Y los que vivís sin conocerlo sois vosotros. No es culpa vuestra, pero esa vida no os la merecéis de verdad. Jóhann Jóhannsson viene de lanzar la banda sonora de McCannick. No es que se dedice exclusivamente a ello, a musicar películas, pero quizás sea eso por lo que más se le conoce. Para guardar envueltos como oro en paño, por ejemplo, Copenhagen Dreams o Prisoners. En esto, es de los mejores del mundo, aunque casi nadie le haga puñetero caso. Vivir alejado de los escalofríos y el veneno, de la derrota y la muerte, de las quejas de los violines rasgados o la lástima de esa cuerda de piano que golpea en algún lugar que nunca adivinamos a encontrar es una opción. Es una opción válida. Pero a mí dejadme escoger el tormento. Las cosas más bellas fueron ejecutadas desde ahí, desde la desnudez del alma y la observación de la misma, sin tapujos, sin artificios, sin maquillajes.

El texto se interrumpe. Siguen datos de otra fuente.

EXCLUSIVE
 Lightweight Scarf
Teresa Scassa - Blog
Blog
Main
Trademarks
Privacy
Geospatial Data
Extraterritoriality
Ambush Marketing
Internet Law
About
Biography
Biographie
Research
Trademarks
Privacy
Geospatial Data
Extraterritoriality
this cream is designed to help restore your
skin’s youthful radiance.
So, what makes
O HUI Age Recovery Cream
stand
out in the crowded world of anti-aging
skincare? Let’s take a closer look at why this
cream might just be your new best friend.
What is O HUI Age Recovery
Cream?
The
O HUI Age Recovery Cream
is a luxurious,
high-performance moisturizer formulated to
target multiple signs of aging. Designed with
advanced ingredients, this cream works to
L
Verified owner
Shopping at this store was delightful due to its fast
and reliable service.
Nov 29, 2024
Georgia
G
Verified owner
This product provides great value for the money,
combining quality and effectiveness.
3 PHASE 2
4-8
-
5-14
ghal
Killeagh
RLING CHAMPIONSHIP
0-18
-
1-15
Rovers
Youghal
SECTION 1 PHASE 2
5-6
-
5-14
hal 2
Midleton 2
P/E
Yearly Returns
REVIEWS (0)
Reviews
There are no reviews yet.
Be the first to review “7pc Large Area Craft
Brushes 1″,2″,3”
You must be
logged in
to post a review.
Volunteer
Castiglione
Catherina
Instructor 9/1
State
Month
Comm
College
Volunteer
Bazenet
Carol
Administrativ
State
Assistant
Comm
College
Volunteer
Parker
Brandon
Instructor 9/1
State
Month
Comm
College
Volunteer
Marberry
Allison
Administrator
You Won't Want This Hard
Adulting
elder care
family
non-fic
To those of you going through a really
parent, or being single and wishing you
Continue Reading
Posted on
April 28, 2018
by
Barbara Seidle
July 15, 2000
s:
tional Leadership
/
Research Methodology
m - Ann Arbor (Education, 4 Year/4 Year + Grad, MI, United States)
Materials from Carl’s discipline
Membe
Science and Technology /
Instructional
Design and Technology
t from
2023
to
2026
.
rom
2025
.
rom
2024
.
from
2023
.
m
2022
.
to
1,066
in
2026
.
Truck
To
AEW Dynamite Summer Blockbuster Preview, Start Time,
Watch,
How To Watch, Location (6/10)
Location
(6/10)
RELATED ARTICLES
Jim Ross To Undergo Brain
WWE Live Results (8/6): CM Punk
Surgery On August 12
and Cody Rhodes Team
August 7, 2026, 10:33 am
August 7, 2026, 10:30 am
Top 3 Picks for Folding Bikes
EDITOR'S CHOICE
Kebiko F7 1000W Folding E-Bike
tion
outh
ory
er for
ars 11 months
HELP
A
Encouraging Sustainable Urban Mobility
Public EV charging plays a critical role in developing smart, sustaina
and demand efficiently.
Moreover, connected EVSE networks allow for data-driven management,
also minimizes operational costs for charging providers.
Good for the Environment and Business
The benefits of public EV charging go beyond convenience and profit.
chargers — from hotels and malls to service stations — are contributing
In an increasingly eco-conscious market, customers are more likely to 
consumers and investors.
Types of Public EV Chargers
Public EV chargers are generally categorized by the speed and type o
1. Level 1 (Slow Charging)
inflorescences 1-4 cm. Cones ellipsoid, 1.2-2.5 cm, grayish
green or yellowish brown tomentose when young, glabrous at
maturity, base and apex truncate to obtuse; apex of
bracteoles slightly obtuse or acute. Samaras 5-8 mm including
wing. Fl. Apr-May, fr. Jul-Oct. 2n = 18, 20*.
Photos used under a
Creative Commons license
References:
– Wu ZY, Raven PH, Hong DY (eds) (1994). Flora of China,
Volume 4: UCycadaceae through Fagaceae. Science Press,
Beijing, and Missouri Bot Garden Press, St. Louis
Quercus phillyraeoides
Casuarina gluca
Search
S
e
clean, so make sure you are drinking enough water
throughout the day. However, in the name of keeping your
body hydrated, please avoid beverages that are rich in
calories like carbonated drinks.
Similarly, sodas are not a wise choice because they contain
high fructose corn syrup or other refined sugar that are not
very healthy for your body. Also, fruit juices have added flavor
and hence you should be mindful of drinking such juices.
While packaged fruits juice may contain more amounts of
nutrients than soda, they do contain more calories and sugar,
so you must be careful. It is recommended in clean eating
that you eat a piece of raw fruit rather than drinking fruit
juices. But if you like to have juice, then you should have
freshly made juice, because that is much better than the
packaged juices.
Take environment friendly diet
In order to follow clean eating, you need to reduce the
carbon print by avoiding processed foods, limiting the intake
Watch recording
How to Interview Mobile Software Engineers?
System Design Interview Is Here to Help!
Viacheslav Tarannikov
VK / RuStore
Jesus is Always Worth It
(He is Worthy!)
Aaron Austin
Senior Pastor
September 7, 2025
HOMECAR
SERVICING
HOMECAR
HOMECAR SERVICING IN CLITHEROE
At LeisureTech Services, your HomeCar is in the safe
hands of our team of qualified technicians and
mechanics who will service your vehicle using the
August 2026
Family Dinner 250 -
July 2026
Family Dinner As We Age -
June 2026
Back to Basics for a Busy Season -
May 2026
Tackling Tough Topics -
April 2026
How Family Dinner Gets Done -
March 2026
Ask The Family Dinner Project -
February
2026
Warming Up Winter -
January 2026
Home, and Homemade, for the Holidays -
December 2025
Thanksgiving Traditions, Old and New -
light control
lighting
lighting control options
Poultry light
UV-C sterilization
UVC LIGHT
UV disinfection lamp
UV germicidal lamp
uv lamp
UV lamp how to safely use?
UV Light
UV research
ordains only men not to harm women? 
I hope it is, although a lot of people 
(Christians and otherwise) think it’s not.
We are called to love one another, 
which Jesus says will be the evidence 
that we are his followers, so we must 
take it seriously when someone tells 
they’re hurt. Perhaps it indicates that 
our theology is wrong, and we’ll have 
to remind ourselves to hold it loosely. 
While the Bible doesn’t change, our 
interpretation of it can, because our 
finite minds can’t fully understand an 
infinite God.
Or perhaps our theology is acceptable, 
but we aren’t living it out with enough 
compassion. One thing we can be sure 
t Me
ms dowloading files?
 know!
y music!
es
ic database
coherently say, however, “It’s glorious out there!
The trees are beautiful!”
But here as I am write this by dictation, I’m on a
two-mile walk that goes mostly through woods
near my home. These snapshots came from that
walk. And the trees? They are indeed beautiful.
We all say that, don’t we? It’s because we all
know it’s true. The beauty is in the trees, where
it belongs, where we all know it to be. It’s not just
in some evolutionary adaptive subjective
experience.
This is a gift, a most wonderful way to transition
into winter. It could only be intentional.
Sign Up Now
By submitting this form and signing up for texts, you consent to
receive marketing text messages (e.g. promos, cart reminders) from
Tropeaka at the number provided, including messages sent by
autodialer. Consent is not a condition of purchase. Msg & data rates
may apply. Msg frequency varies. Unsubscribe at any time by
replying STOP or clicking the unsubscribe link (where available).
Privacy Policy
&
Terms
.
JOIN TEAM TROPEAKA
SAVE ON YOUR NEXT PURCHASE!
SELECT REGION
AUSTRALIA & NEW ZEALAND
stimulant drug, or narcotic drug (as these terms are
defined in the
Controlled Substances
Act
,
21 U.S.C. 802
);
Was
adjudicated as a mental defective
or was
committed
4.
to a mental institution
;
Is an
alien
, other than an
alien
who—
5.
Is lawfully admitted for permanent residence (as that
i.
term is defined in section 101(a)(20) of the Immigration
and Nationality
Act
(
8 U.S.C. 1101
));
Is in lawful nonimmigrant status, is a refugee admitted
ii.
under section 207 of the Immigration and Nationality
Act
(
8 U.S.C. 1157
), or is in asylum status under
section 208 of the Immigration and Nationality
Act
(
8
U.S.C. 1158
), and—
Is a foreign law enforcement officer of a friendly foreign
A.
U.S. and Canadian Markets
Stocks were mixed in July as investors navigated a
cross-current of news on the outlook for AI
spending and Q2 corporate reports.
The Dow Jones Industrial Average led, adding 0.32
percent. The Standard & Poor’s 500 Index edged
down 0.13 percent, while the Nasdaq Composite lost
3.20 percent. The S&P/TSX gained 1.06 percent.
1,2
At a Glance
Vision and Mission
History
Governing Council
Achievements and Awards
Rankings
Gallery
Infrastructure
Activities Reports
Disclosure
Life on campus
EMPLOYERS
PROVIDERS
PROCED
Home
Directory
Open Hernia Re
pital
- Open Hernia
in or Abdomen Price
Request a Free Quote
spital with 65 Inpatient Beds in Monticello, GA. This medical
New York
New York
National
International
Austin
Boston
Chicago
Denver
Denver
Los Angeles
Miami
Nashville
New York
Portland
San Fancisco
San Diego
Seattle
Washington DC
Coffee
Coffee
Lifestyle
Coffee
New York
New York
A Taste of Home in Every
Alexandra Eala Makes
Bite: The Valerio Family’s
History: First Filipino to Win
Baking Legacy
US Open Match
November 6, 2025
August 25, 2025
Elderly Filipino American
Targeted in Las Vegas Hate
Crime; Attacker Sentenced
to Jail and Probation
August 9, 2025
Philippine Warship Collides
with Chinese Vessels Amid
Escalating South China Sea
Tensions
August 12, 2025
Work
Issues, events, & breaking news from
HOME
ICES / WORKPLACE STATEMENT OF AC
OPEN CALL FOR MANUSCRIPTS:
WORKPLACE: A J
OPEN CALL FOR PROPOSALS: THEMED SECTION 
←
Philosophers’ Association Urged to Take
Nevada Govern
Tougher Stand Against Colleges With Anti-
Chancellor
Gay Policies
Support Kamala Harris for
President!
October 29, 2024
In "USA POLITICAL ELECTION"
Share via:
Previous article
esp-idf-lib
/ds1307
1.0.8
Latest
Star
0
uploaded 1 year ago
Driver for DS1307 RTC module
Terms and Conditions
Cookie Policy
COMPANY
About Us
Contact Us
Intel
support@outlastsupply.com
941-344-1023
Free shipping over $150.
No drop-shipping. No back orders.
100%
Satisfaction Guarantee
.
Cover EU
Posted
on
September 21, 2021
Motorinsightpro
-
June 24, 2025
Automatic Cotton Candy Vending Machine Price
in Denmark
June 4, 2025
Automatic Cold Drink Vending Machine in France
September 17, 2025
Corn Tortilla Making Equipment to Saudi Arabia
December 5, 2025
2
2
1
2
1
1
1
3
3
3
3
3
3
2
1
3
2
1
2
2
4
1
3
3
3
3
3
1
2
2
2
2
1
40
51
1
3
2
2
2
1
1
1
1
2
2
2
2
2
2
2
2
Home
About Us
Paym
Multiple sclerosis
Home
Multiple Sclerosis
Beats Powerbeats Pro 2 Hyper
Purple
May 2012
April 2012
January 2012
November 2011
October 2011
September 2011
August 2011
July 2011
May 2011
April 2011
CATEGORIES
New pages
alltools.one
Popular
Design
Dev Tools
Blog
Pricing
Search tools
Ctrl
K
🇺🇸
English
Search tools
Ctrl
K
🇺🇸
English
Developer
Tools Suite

Jóhann Jóhannsson quitándonos las ropas que tenemos bajo las ropas y tocando su música directamente sobre tus vísceras.

McCanick OST es, como hemos dicho, una banda sonora. Como tal, tiene sus canciones separadas, sus títulos para cada canción, pero se hace algo ridículo diseccionarla en quince pedazos, e intentar analizarlos por separado. McCanick es uno de esos trabajos cavilados como ejercicio único, como trabajo homogéneo en el que los 42 minutos que dura (y que parecen 20) sean escuchados como si de una sola voz se tratase. Jóhann Jóhannsson bautiza a los temas con los típicos nombres que relacionan la canción con el momento de la película, pero se centra mucho más en llevarnos de viaje por un planeta en el que los presentimientos y percepciones son el único habitante real. En el que no necesitas más que uno de tus cinco sentidos para percibirte en plenitud de facultades, dueño de tu cuerpo. Sensación, ésta, equívoca. Aquí el único amo, también de tus creencias y tu cuerpo, es el propio Jóhann Jóhannsson.

McCanick: no sois dignos de entrar en su casa

Y en esa tierra de percepciones, la primera que ves, es la de la fragilidad. La ves, eso sí, a vista de pájaro. Sobrevolaréis el terreno sin osar nunca apoyar un pie sobre él, pues no sois dignos de ello. La fragilidad como figura de un débil ecosistema que precisa de nuestro cuidado, pero que entre ‘Morning Workout’, ‘Quinn’ o el piano de ‘Payphone’ acaba sacando un carácter que nos estremece en ese primer viaje por McCanick. Ese sabor amargo final de lo que parecía suave al deslizarse por tu lengua y paladar. Ese día claro de sol reluciente que ve cómo poco a poco el horizonte va presentando unas nubes que amenazan tormenta. Una tormenta que juega a aparecer y desaparecer, que desafía nuestra estabilidad en el aire mientras se suceden ahora ‘Chase – Subway’, ‘Exit’ o la escalofriante ‘Hospital’.

9/10

Tempestad que finalmente empieza a preparar ‘Stakeout’ para que ‘Car Chase’ empiece a azotarnos a su antojo, sabiendo que es imposible que en ese planeta se quede a vivir nadie que no sea del agrado del gran Jóhann, que encadena una serie de fascinantes piezas mientras McCanick nos va enseñando el aspecto del final, mientras ‘It’s Not Your Fault’ y ‘Simon’s Theme’ sacuden nuestra voluntad, de forma firme y violenta. La hacen añicos sin apenas necesidad de establecer un contacto físico real, simplemente con que ese sea su deseo. Como cuando apretando fuerte los ojos intentas concentrarte en algo para poder mover objetos con la mente. A McCanick remover nuestras entrañas le sale casi por inercia. Y al final, ‘McCanick’, el último corte, se decide a tocarte, a meter sus dedos en los vasos que entran y salen de tu corazón, para llevar a cabo la correcta circulación de tu torrente sanguíneo. Una vez introducidos, empujan firmemente hacia lados opuestos, los rasgan, lo destrozan, dejando un charco de vida eterna a sus espaldas. De vida y muerte. Larga vida a Jóhann Jóhannsson.